[Information given Boundary: Start]

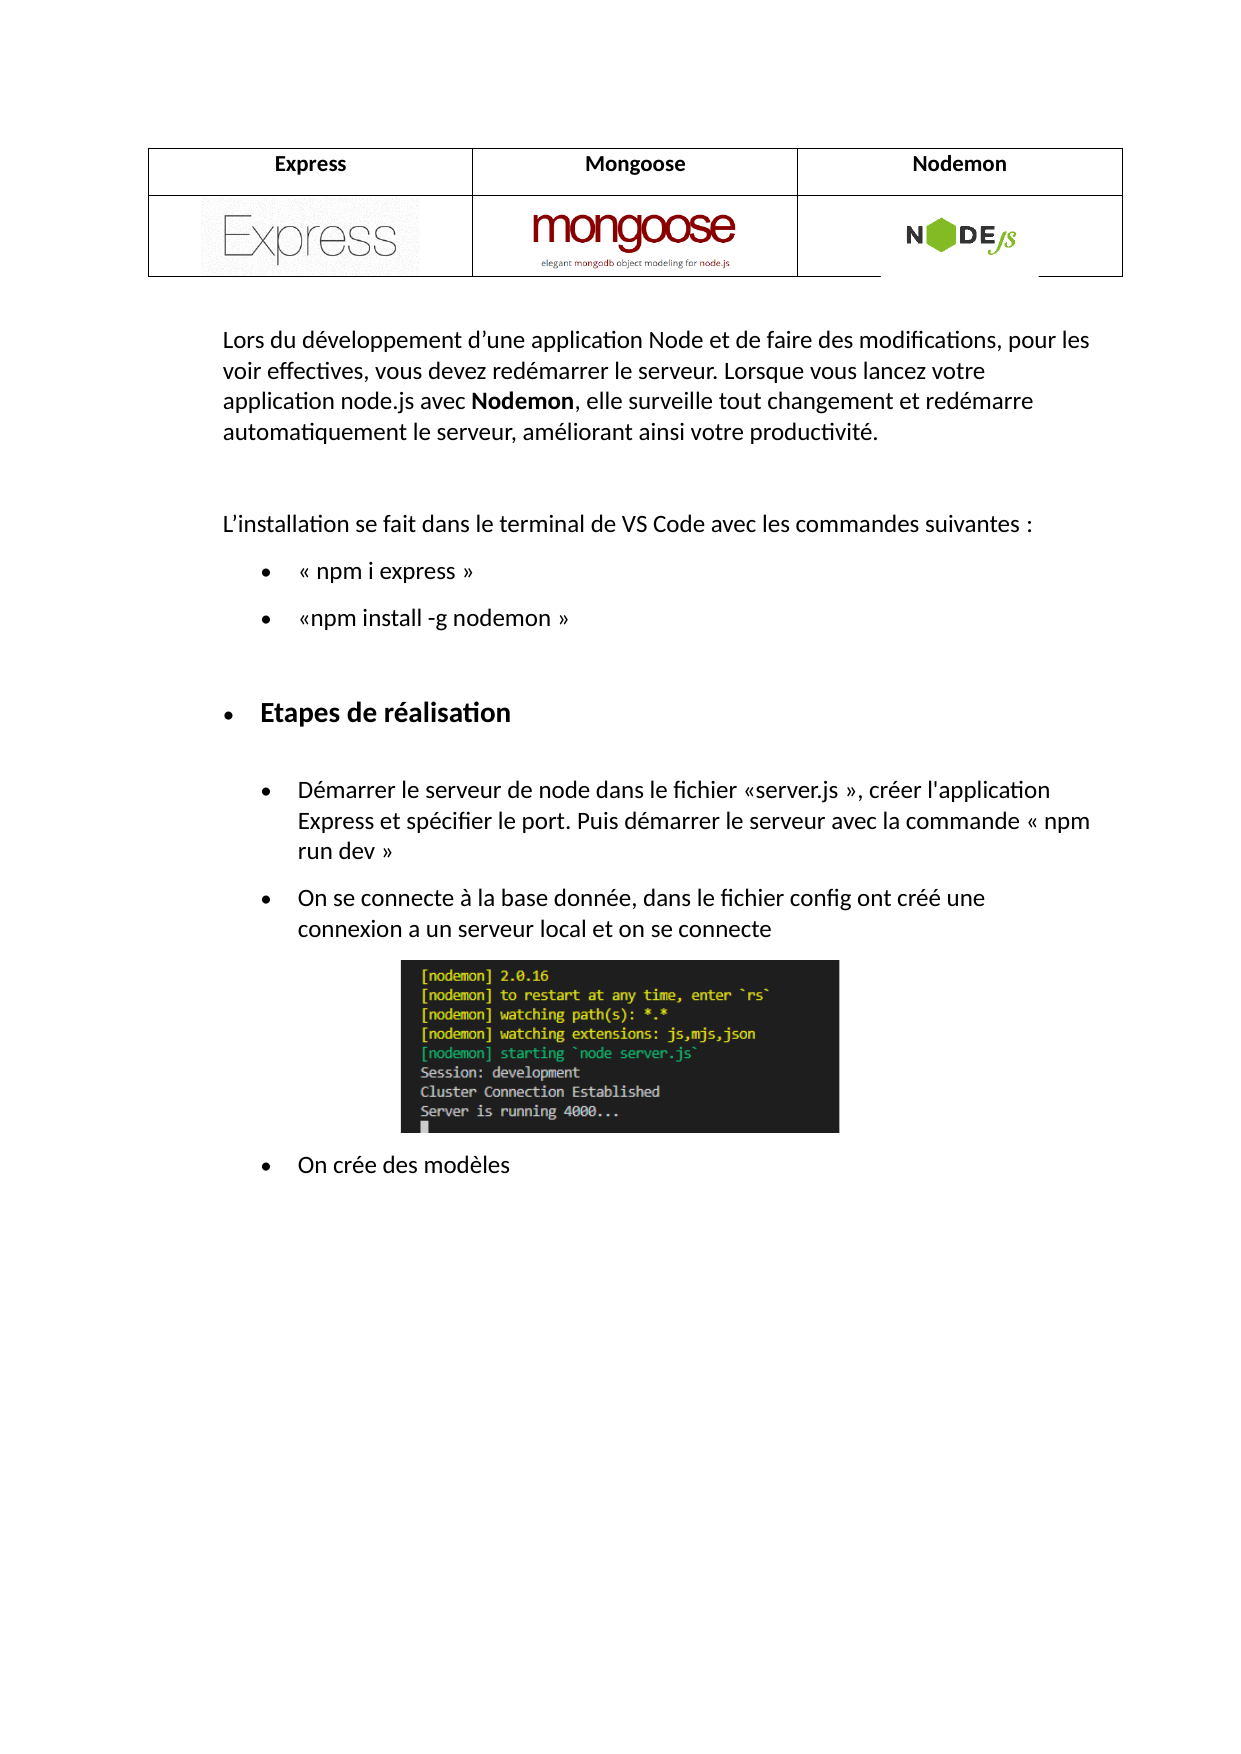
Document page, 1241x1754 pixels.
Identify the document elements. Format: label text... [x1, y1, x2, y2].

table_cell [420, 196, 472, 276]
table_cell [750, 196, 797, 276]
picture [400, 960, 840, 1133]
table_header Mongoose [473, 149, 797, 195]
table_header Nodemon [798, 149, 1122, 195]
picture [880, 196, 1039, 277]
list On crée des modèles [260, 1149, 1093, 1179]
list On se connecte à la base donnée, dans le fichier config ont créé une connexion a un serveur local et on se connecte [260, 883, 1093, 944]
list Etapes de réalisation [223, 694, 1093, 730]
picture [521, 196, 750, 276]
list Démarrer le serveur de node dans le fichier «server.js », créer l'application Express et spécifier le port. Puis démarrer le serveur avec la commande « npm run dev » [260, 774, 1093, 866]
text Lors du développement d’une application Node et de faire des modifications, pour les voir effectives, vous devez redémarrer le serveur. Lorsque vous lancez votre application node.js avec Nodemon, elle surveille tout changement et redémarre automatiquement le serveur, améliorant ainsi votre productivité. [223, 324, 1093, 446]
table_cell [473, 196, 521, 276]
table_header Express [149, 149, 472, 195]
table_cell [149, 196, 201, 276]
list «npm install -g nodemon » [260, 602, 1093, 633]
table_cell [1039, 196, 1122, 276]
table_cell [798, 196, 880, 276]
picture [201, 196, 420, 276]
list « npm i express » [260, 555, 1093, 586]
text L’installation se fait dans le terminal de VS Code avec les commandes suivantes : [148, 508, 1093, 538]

[Information given Boundary: End]
[Information given Boundary: Start]

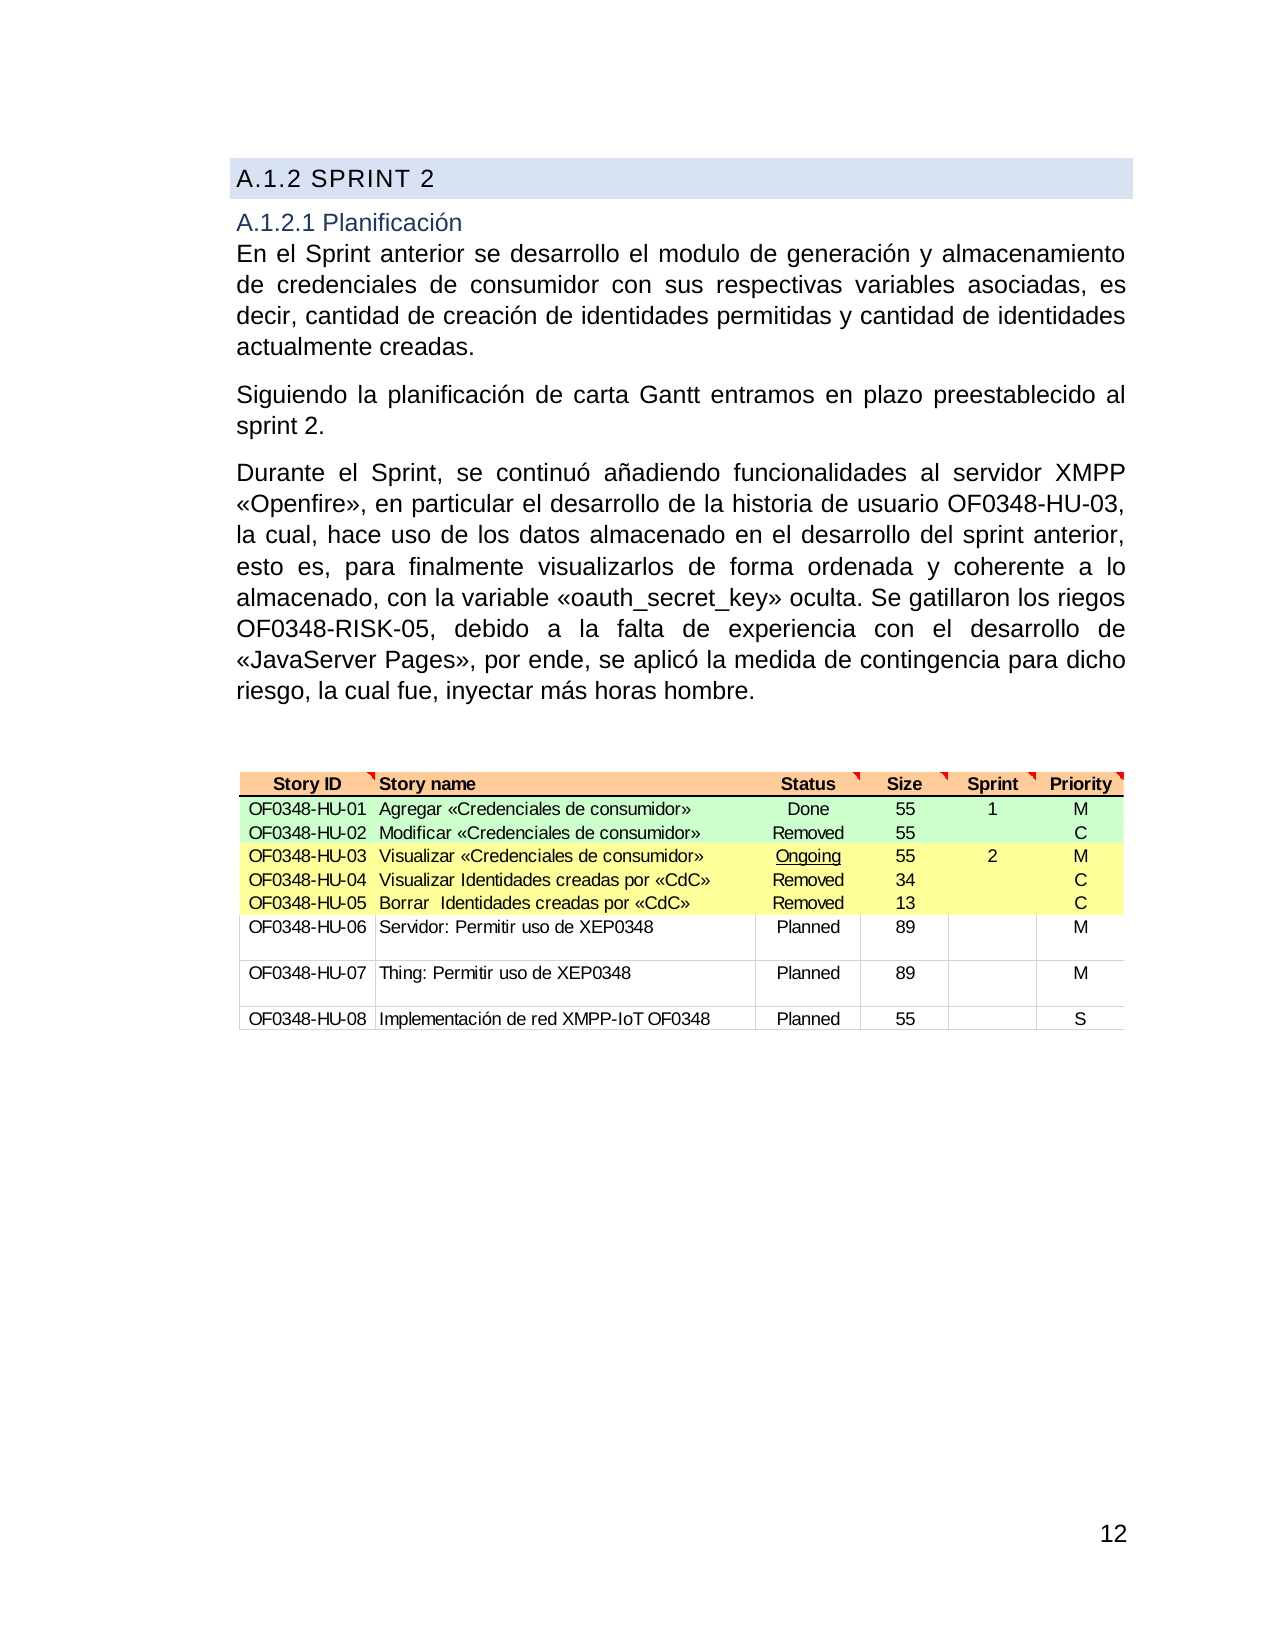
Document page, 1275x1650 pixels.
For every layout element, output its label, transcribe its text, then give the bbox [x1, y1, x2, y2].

[Information given Boundary: End]

*Directions for this task*.
Tally how many lines of the records hold the word "page". Answer with the number only.

*Completed exercise*.
2